Benchmarks or browsers can also have bugs that cause the measured results to be wrong. You are inherently using the browser's internal scripting to measure the performance of the browser. You can't rely on using the very thing you test to provide unbiased, objective results.
When building a browser, especially when using profile-guided optimization (PGO, a technique that builds the browser, then lets you run it while recording "normal use" of the browser, and fine-tuning building to that by biasing the final build towards the functions that are actually seen used), you can also cheat benchmarks by making sure the specific functions used in benchmarking are compiled to execute as fast as possible, at the expense of all other functions of the browser. For example, if a build would be made where the "profiling run" is used to do nothing but mathematical calculations, then the final build would be exceedingly good at them, but at the expense of, e.g., rendering graphics or networking.
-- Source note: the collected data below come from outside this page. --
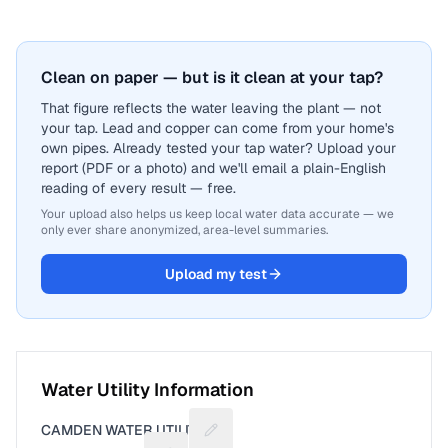
Clean on paper — but is it clean at your tap?
That figure reflects the water leaving the plant — not
your tap. Lead and copper can come from your home's
own pipes. Already tested your tap water? Upload your
report (PDF or a photo) and we'll email a plain-English
reading of every result — free.
Your upload also helps us keep local water data accurate — we
only ever share anonymized, area-level summaries.
Upload my test
Water Utility Information
CAMDEN WATER UTILITY
Suggest a fix for Utility name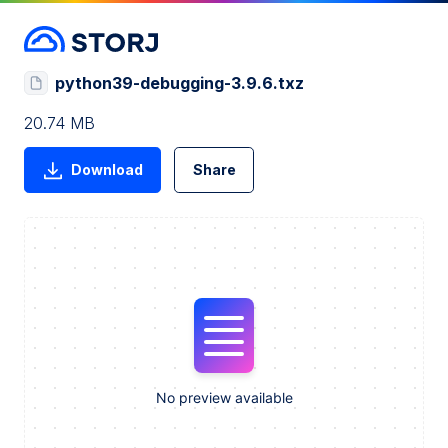
python39-debugging-3.9.6.txz
20.74 MB
Download
Share
No preview available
The conclusion is that benchmarks can't be used to draw hard (or regularly even any) conclusions. Plain and simple: they are an indication, nothing more. They serve well if you compare closely related siblings (e.g. Firefox and Iceweasel) or different builds of the exact same browser, to get a relative performance difference between the two on the limited subset of what is actually tested, but that's about as far as it goes.